Your answer should be the complete data, copied exactly.

• **Information supplied**:
>>>>>
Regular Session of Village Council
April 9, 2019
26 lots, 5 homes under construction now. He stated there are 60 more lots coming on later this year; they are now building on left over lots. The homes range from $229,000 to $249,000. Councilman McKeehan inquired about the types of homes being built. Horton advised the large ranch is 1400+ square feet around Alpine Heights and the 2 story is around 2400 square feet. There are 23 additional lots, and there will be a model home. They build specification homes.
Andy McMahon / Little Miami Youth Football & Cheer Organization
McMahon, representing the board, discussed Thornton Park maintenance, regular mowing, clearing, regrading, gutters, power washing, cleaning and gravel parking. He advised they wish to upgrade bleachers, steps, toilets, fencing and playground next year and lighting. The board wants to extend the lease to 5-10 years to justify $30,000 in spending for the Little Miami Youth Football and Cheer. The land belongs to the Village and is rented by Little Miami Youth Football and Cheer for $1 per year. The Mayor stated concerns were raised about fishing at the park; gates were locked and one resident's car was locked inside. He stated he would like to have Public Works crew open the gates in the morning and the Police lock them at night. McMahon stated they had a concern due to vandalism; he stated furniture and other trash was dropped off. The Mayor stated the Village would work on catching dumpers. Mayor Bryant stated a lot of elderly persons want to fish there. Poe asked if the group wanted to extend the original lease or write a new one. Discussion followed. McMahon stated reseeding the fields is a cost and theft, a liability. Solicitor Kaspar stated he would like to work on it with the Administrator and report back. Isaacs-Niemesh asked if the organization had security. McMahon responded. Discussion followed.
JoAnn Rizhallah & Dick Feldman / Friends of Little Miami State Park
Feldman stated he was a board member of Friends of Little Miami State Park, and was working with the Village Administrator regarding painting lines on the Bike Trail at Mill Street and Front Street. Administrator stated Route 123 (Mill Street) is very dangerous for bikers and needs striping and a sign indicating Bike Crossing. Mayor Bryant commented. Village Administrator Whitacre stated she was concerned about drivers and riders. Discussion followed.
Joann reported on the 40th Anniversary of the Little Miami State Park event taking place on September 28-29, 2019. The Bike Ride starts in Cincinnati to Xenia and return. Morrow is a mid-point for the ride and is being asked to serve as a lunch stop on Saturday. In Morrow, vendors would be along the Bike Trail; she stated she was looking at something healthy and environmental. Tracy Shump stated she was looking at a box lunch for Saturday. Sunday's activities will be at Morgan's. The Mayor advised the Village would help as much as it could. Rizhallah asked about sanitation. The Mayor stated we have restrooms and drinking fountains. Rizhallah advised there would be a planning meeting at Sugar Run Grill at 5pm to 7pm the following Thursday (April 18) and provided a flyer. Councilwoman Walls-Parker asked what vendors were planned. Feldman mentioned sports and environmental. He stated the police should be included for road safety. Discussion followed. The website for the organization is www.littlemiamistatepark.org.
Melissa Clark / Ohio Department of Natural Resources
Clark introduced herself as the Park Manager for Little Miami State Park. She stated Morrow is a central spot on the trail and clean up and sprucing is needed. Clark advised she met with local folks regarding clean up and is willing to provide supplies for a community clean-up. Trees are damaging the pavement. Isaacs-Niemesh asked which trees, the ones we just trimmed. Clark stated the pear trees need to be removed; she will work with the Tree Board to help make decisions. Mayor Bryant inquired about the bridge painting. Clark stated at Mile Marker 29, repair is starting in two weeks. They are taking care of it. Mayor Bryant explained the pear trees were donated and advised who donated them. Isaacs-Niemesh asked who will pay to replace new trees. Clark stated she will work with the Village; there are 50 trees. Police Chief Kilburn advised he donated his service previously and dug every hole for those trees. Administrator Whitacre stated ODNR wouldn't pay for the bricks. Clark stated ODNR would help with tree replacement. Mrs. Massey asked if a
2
<<<<<
• **Answer for the task**:
Regular Session of Village Council
April 9, 2019
26 lots, 5 homes under construction now. He stated there are 60 more lots coming on later this year; they are now building on left over lots. The homes range from $229,000 to $249,000. Councilman McKeehan inquired about the types of homes being built. Horton advised the large ranch is 1400+ square feet around Alpine Heights and the 2 story is around 2400 square feet. There are 23 additional lots, and there will be a model home. They build specification homes.
Andy McMahon / Little Miami Youth Football & Cheer Organization
McMahon, representing the board, discussed Thornton Park maintenance, regular mowing, clearing, regrading, gutters, power washing, cleaning and gravel parking. He advised they wish to upgrade bleachers, steps, toilets, fencing and playground next year and lighting. The board wants to extend the lease to 5-10 years to justify $30,000 in spending for the Little Miami Youth Football and Cheer. The land belongs to the Village and is rented by Little Miami Youth Football and Cheer for $1 per year. The Mayor stated concerns were raised about fishing at the park; gates were locked and one resident's car was locked inside. He stated he would like to have Public Works crew open the gates in the morning and the Police lock them at night. McMahon stated they had a concern due to vandalism; he stated furniture and other trash was dropped off. The Mayor stated the Village would work on catching dumpers. Mayor Bryant stated a lot of elderly persons want to fish there. Poe asked if the group wanted to extend the original lease or write a new one. Discussion followed. McMahon stated reseeding the fields is a cost and theft, a liability. Solicitor Kaspar stated he would like to work on it with the Administrator and report back. Isaacs-Niemesh asked if the organization had security. McMahon responded. Discussion followed.
JoAnn Rizhallah & Dick Feldman / Friends of Little Miami State Park
Feldman stated he was a board member of Friends of Little Miami State Park, and was working with the Village Administrator regarding painting lines on the Bike Trail at Mill Street and Front Street. Administrator stated Route 123 (Mill Street) is very dangerous for bikers and needs striping and a sign indicating Bike Crossing. Mayor Bryant commented. Village Administrator Whitacre stated she was concerned about drivers and riders. Discussion followed.
Joann reported on the 40th Anniversary of the Little Miami State Park event taking place on September 28-29, 2019. The Bike Ride starts in Cincinnati to Xenia and return. Morrow is a mid-point for the ride and is being asked to serve as a lunch stop on Saturday. In Morrow, vendors would be along the Bike Trail; she stated she was looking at something healthy and environmental. Tracy Shump stated she was looking at a box lunch for Saturday. Sunday's activities will be at Morgan's. The Mayor advised the Village would help as much as it could. Rizhallah asked about sanitation. The Mayor stated we have restrooms and drinking fountains. Rizhallah advised there would be a planning meeting at Sugar Run Grill at 5pm to 7pm the following Thursday (April 18) and provided a flyer. Councilwoman Walls-Parker asked what vendors were planned. Feldman mentioned sports and environmental. He stated the police should be included for road safety. Discussion followed. The website for the organization is www.littlemiamistatepark.org.
Melissa Clark / Ohio Department of Natural Resources
Clark introduced herself as the Park Manager for Little Miami State Park. She stated Morrow is a central spot on the trail and clean up and sprucing is needed. Clark advised she met with local folks regarding clean up and is willing to provide supplies for a community clean-up. Trees are damaging the pavement. Isaacs-Niemesh asked which trees, the ones we just trimmed. Clark stated the pear trees need to be removed; she will work with the Tree Board to help make decisions. Mayor Bryant inquired about the bridge painting. Clark stated at Mile Marker 29, repair is starting in two weeks. They are taking care of it. Mayor Bryant explained the pear trees were donated and advised who donated them. Isaacs-Niemesh asked who will pay to replace new trees. Clark stated she will work with the Village; there are 50 trees. Police Chief Kilburn advised he donated his service previously and dug every hole for those trees. Administrator Whitacre stated ODNR wouldn't pay for the bricks. Clark stated ODNR would help with tree replacement. Mrs. Massey asked if a
2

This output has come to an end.